データの根拠と計算方法
田んぼ電卓のシミュレーションで使用しているデータの出典と計算ロジックを公開しています。シミュレーションを試す
計算ロジック
売上(粗収益)
売上 = 10aあたり単収(kg) × 面積(反) × kg単価(円)
経費(経営費)
経費 = 10aあたり経費(円) × 面積(反)
所得(農業所得)
所得 = 売上 − 経費
※ 都道府県を選択した場合は、地域別の収量係数が乗算されます。
作物別データ一覧
シミュレーションに使用している9作物の基礎データと出典です。すべて10aあたりの値です。
| 作物 | 単収(kg) | 単価(円/kg) | 経費(万円) | 単収の出典 |
|---|---|---|---|---|
| 米(水稲) | 540 | 300 | 10 | R6産作物統計: 全国平均540kg/10a |
| トマト | 6,200 | 400 | 120 | R5産作物統計: 冬春10,200kg・夏秋4,190kg、施設平均約6,360kg |
| いちご | 3,400 | 1,200 | 170 | R5産作物統計: 全国平均約3,380kg/10a |
| キャベツ | 4,200 | 80 | 17 | R5産作物統計: 全国平均4,260kg/10a(春3,950/夏秋4,820/冬3,370) |
| ねぎ | 2,000 | 350 | 40 | R5産作物統計: 全国平均1,940kg/10a |
| ナス | 4,200 | 350 | 75 | R5産作物統計: 全平均3,740kg(冬春11,115/夏秋2,601)。施設寄りの値 |
| キュウリ | 5,800 | 300 | 70 | R5産作物統計: 全平均5,590kg。施設栽培ではやや高め |
| ブドウ | 1,100 | 1,100 | 50 | R5産果樹生産出荷統計: 全国平均1,020kg/10a |
| りんご | 2,000 | 350 | 40 | R5産果樹生産出荷統計: 全国平均1,870kg/10a |
※ 出典: 農林水産省「作物統計」令和5〜6年産、「農業経営統計調査」、「青果物卸売市場調査」等を参考にした概算値
データソース一覧
リスクシナリオの根拠
シミュレーションでは3つのシナリオで収支を計算しています。
楽観シナリオ
収量+10% / 価格+15%豊作かつ市場価格が高い年を想定。収量+10%は豊作年の上振れ幅(作物統計の年次変動から設定)、価格+15%は需給逼迫時の上昇率を参考にしています。
標準シナリオ
収量±0% / 価格±0%平年並みの収量・価格を想定。統計データの中央値をそのまま使用しています。
悲観シナリオ
収量-20% / 価格-30%不作かつ市場価格が低い年を想定。収量-20%は台風・病害等による減収、価格-30%は豊作年の価格下落幅を参考にしています。
習熟度カーブの根拠
農林水産省「新規就農者調査」の就農年次別所得データ(1-2年目平均所得91万円→5年目以降242万円)を参考に、収量の習熟カーブとして設定。
| 年次 | 収量係数 |
|---|---|
| 1年目 | 50% |
| 2年目 | 65% |
| 3年目 | 80% |
| 4年目 | 90% |
| 5年目以降 | 100% |
実際の習熟速度は、研修経験の有無、地域の支援体制、作物の難易度などにより個人差が大きくあります。
注意事項・免責
- 本サイトのシミュレーション結果は概算値であり、実際の農業経営の収支を保証するものではありません。

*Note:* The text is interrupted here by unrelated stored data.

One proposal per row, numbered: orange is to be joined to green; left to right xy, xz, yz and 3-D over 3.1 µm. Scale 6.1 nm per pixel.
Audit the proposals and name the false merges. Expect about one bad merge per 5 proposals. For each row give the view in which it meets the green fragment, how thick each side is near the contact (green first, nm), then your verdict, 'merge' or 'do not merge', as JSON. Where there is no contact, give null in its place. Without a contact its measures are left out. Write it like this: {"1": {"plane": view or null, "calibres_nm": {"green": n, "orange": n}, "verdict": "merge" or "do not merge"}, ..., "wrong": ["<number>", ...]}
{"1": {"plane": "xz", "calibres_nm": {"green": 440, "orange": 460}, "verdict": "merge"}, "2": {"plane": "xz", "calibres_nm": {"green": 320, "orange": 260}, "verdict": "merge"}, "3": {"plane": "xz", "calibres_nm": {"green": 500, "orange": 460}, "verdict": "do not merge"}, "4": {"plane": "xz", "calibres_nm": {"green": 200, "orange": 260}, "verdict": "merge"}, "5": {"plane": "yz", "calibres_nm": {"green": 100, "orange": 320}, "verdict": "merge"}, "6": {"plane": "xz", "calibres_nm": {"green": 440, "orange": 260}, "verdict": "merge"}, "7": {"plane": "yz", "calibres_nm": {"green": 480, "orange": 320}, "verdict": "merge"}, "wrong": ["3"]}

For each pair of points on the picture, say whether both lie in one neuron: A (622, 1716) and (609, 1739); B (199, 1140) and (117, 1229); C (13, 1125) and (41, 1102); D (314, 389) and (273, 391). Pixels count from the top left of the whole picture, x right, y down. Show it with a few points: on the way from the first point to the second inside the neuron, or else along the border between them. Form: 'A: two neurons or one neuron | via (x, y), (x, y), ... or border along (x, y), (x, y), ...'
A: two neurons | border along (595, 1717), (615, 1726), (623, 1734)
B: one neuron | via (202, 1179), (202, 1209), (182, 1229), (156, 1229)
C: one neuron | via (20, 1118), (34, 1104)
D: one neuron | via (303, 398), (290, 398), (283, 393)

- 使用データは全国平均値を基にしており、地域・品種・栽培方法・気象条件等により実際の数値は大きく異なります。
- 統計データは令和5〜6年産を中心に参照していますが、市場価格は年度により変動します。
- 施設園芸作物(トマト・ナス・キュウリ等)は施設栽培を想定した値を採用しています。露地栽培の場合は収量・経費とも異なります。
- 就農をご検討の際は、お住まいの地域の農業改良普及センターや自治体の就農相談窓口にご相談ください。